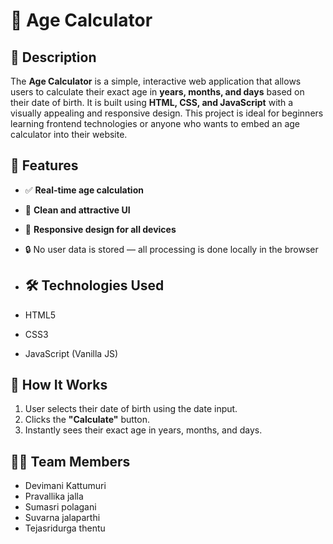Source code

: # 🧮 Age Calculator
## 📌 Description

The **Age Calculator** is a simple, interactive web application that allows users to calculate their exact age in **years, months, and days** based on their date of birth. It is built using **HTML, CSS, and JavaScript** with a visually appealing and responsive design.
This project is ideal for beginners learning frontend technologies or anyone who wants to embed an age calculator into their website.
## 🚀 Features

- ✅ **Real-time age calculation**
- 🎨 **Clean and attractive UI**
- 📱 **Responsive design for all devices**
- 🔒 No user data is stored — all processing is done locally in the browser
- ## 🛠️ Technologies Used

- HTML5
- CSS3
- JavaScript (Vanilla JS)
## 🎯 How It Works

1. User selects their date of birth using the date input.
2. Clicks the **"Calculate"** button.
3. Instantly sees their exact age in years, months, and days.
## 🧑‍💻 Team Members

- Devimani Kattumuri
- Pravallika jalla
- Sumasri polagani
- Suvarna jalaparthi
- Tejasridurga thentu
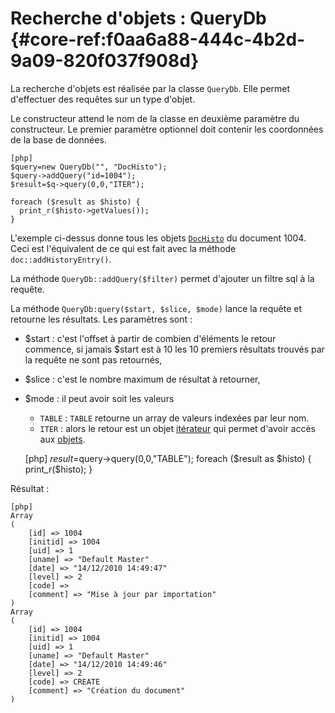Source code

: # Recherche d'objets : QueryDb {#core-ref:f0aa6a88-444c-4b2d-9a09-820f037f908d}

La recherche d'objets est réalisée par la classe `QueryDb`. Elle permet
d'effectuer des requêtes sur un type d'objet.

Le constructeur attend le nom de la classe en deuxième paramètre du
constructeur. Le premier paramètre optionnel doit contenir les coordonnées de la
base de données.

    [php]
    $query=new QueryDb("", "DocHisto");
    $query->addQuery("id=1004");
    $result=$q->query(0,0,"ITER");
    
    foreach ($result as $histo) {
      print_r($histo->getValues());
    }

L'exemple ci-dessus donne tous les objets [`DocHisto`][dbhisto] du document
1004. Ceci est l'équivalent de ce qui est fait avec la méthode
`doc::addHistoryEntry()`.

La méthode `QueryDb::addQuery($filter)` permet d'ajouter un filtre sql à la
requête.

La méthode `QueryDb:query($start, $slice, $mode)` lance la requête et retourne
les résultats.
Les paramètres sont :

* $start : c'est l'offset à partir de combien d'éléments le retour commence, si
jamais $start est à 10 les 10 premiers résultats trouvés par la requête ne sont
pas retournés,
* $slice : c'est le nombre maximum de résultat à retourner, 
* $mode : il peut avoir soit les valeurs 
    * `TABLE` : `TABLE` retourne un array de valeurs indexées par leur nom.
    * `ITER` : alors le retour est un objet [itérateur][phpIterator] qui permet 
    d'avoir accès aux [objets][dbObj].

    [php]
    $result=$query->query(0,0,"TABLE");
    foreach ($result as $histo) {
       print_r($histo);
    }

Résultat :

    [php]
    Array 
    ( 
        [id] => 1004 
        [initid] => 1004 
        [uid] => 1 
        [uname] => "Default Master" 
        [date] => "14/12/2010 14:49:47" 
        [level] => 2 
        [code] => 
        [comment] => "Mise à jour par importation" 
    ) 
    Array 
    ( 
        [id] => 1004 
        [initid] => 1004 
        [uid] => 1 
        [uname] => "Default Master" 
        [date] => "14/12/2010 14:49:46" 
        [level] => 2 
        [code] => CREATE 
        [comment] => "Création du document" 
    )


<!-- links -->
[dbaccount]:        #core-ref:6d5684f4-73e8-431c-8b2b-6224a9e6b074 "Table users"
[dbhisto]:          #core-ref:dc380a30-61b1-4a51-997b-6a3e8f5e1fed "Table dochisto"
[phpIterator]:      http://us3.php.net/manual/en/class.iterator.php "The Iterator interface"
[dbObj]:            #core-ref:7a62bb83-17a0-478d-a853-bc359d0fb8fb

▶ **Exercise**: Which lines of the records above hold the word "birth"? Copy each of them.

▶ **Task result**:
The **Age Calculator** is a simple, interactive web application that allows users to calculate their exact age in **years, months, and days** based on their date of birth. It is built using **HTML, CSS, and JavaScript** with a visually appealing and responsive design.
1. User selects their date of birth using the date input.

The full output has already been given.